For living samples there are high quality glass bottomed sample chambers and dishes to fit on inverted microscopes, be careful to get only the ones with high precision 0.17 glass or the equivalent quartz on them:
- Mattek
- IWAKI seems to have vanished
- ibidi have correct optical path length plastic and glass bottom dishes.
- ibidi is nice in a sense that they send you free examples of their dishes for testing.
- Glass bottom version: 1.5H (high precision 0.170 mm with a +/- 5 µm variation)
- Standard plastic bottom: corrected for optical path length like 170 micron glass with a precision of +/- 10 µm (same transmission data and optical properties as regular glass)
- ibidi is nice in a sense that they send you free examples of their dishes for testing.

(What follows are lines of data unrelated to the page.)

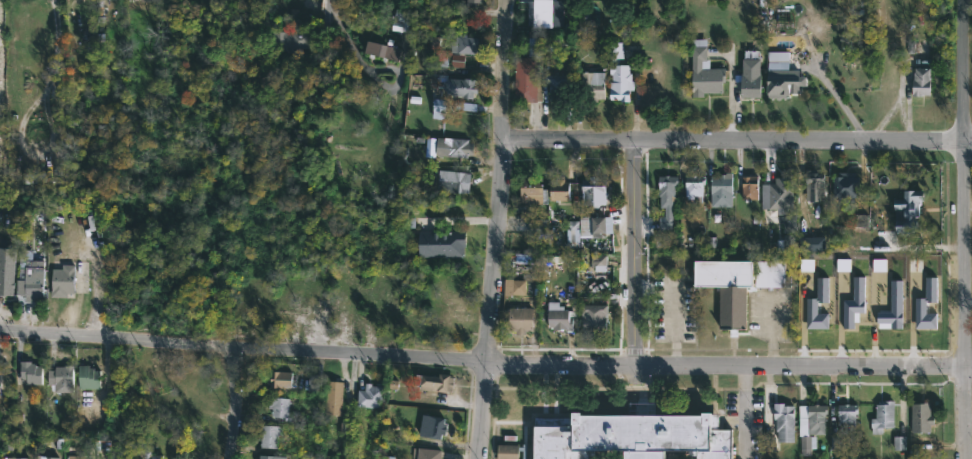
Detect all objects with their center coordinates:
building: (136, 0)
building: (144, 1)
building: (472, 2)
building: (99, 12)
building: (543, 13)
building: (288, 40)
building: (436, 42)
building: (539, 43)
building: (464, 44)
road: (350, 50)
building: (382, 51)
building: (457, 60)
building: (704, 72)
building: (619, 75)
building: (528, 79)
building: (781, 80)
building: (921, 82)
building: (751, 85)
building: (455, 86)
building: (557, 86)
building: (592, 87)
road: (833, 99)
building: (438, 109)
road: (735, 142)
building: (452, 147)
road: (497, 180)
building: (451, 182)
road: (964, 184)
building: (722, 186)
building: (694, 187)
building: (749, 188)
building: (811, 188)
building: (846, 188)
building: (529, 189)
building: (559, 191)
building: (593, 192)
building: (778, 195)
building: (667, 200)
building: (908, 213)
building: (592, 227)
building: (573, 234)
building: (447, 251)
road: (635, 254)
building: (598, 263)
building: (771, 275)
building: (30, 278)
building: (6, 280)
building: (62, 281)
building: (514, 287)
building: (448, 289)
building: (728, 290)
building: (856, 301)
building: (818, 305)
building: (921, 306)
building: (894, 307)
building: (286, 312)
building: (311, 313)
building: (347, 314)
building: (376, 315)
building: (558, 318)
building: (594, 319)
building: (520, 320)
building: (446, 329)
road: (243, 348)
road: (561, 363)
road: (800, 367)
road: (968, 369)
building: (30, 372)
building: (88, 376)
building: (61, 378)
building: (280, 378)
building: (435, 381)
building: (315, 384)
building: (371, 396)
building: (152, 397)
building: (333, 397)
road: (237, 399)
building: (278, 406)
road: (481, 410)
building: (847, 414)
road: (965, 414)
building: (883, 416)
building: (921, 416)
building: (785, 422)
building: (810, 425)
building: (432, 426)
building: (269, 435)
building: (632, 435)
building: (835, 442)
building: (37, 451)
building: (426, 453)
building: (506, 454)
building: (147, 455)
building: (74, 457)
building: (86, 457)
building: (267, 457)
building: (16, 458)

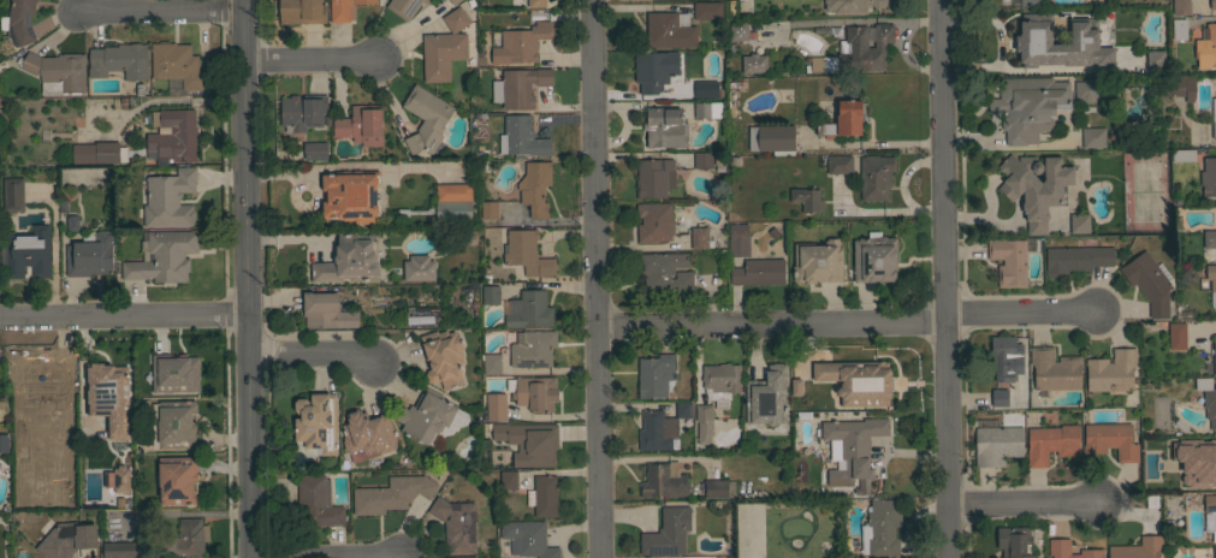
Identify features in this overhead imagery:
building: (454, 1)
building: (448, 2)
building: (536, 3)
building: (1032, 3)
building: (1212, 4)
building: (852, 5)
building: (1180, 6)
building: (404, 7)
building: (343, 9)
building: (707, 10)
building: (301, 11)
road: (155, 12)
building: (19, 21)
building: (1179, 29)
building: (669, 30)
building: (739, 30)
building: (828, 30)
building: (1058, 43)
building: (520, 44)
building: (1208, 46)
building: (444, 47)
building: (866, 47)
building: (1154, 60)
building: (119, 61)
road: (309, 63)
building: (753, 63)
building: (175, 64)
building: (821, 64)
building: (654, 69)
building: (57, 71)
building: (519, 86)
building: (1177, 86)
building: (705, 89)
building: (1086, 90)
building: (734, 92)
building: (1028, 106)
building: (707, 109)
building: (302, 112)
building: (1213, 117)
building: (425, 119)
building: (843, 120)
building: (360, 125)
building: (665, 127)
building: (817, 130)
building: (173, 134)
building: (521, 137)
building: (1092, 137)
building: (771, 138)
building: (315, 150)
building: (98, 152)
building: (1182, 155)
building: (703, 159)
building: (839, 164)
road: (345, 165)
building: (875, 176)
building: (1208, 177)
building: (654, 178)
building: (535, 187)
building: (1035, 187)
building: (33, 193)
building: (11, 194)
building: (351, 196)
building: (169, 198)
building: (807, 199)
building: (453, 202)
building: (489, 209)
building: (1215, 210)
building: (72, 222)
building: (654, 222)
building: (1078, 223)
building: (698, 237)
building: (1209, 239)
building: (738, 240)
building: (28, 252)
building: (526, 253)
building: (89, 254)
building: (162, 256)
building: (874, 258)
building: (1011, 259)
building: (1075, 259)
building: (349, 261)
building: (817, 261)
building: (418, 268)
building: (665, 270)
building: (758, 272)
road: (60, 275)
building: (1211, 275)
road: (593, 278)
road: (942, 278)
road: (246, 279)
building: (1148, 283)
building: (490, 294)
building: (529, 310)
building: (326, 311)
road: (1018, 312)
building: (420, 315)
road: (123, 317)
road: (768, 324)
building: (1176, 335)
building: (532, 348)
building: (1214, 352)
road: (313, 353)
building: (1005, 357)
building: (442, 358)
building: (491, 363)
building: (39, 364)
building: (1054, 369)
building: (1111, 371)
building: (174, 373)
building: (654, 375)
building: (857, 381)
building: (718, 383)
building: (789, 389)
building: (535, 393)
building: (108, 396)
building: (766, 397)
building: (999, 397)
building: (1208, 400)
building: (495, 406)
building: (683, 408)
building: (430, 417)
building: (704, 422)
building: (176, 424)
building: (316, 424)
building: (653, 431)
building: (367, 434)
building: (1110, 440)
building: (529, 442)
building: (3, 443)
building: (1051, 443)
building: (1172, 444)
building: (996, 445)
building: (852, 450)
building: (508, 479)
building: (1185, 479)
building: (120, 480)
building: (177, 480)
building: (664, 481)
building: (718, 488)
building: (391, 494)
building: (543, 496)
building: (316, 501)
road: (1020, 506)
building: (1210, 514)
building: (456, 524)
building: (883, 527)
building: (667, 532)
building: (67, 539)
building: (528, 539)
building: (1014, 542)
building: (162, 543)
building: (1059, 548)
building: (1138, 548)
building: (1214, 551)
building: (461, 557)

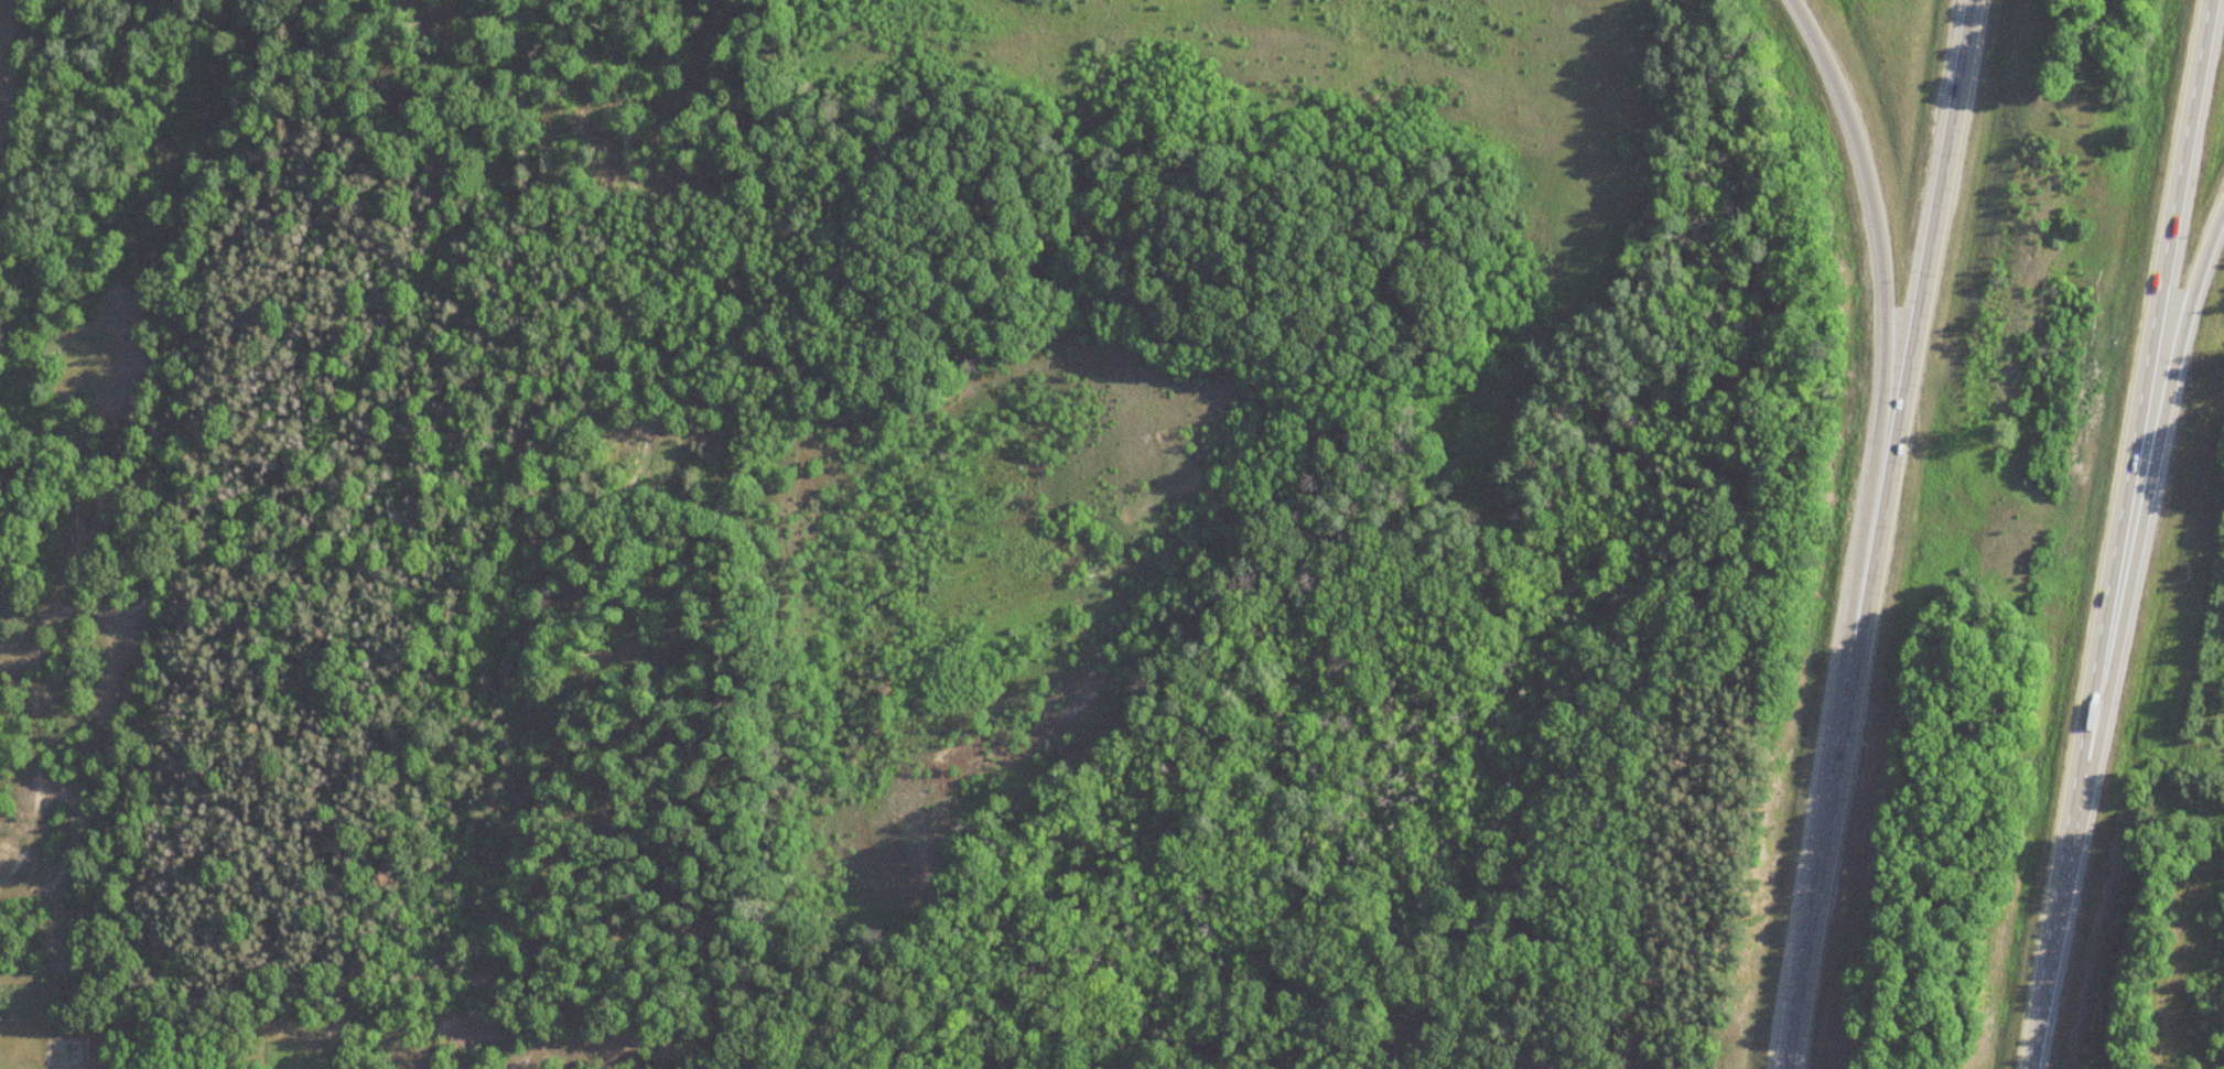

Other companies making chambers:
Warner http://www.warneronline.com/product_info.cfm?name=Find%20Chambers%20by%20Application&id=1390
Pecon http://www.pecon.biz/?page_id=1504
or Live Imaging Services http://www.lis.ch/thechamber.html
This one actually looks quite promising. Since this is a rather small company, they might have customized chambers as well or might make them (depending whether at some point Hartmut will be cheaper again...).
dead dehydrated samples
Use an oilimmersion lens with high NA. Dont use a hard setting mounting medium like Mowiol as it smashes the sample when it set and gives bobly artifacts. You can use prolong gold or fluoromount G for example. Aim for a sample plus coverslip thickness of close to 0.17 mm, since the objective are expecting that to be the case.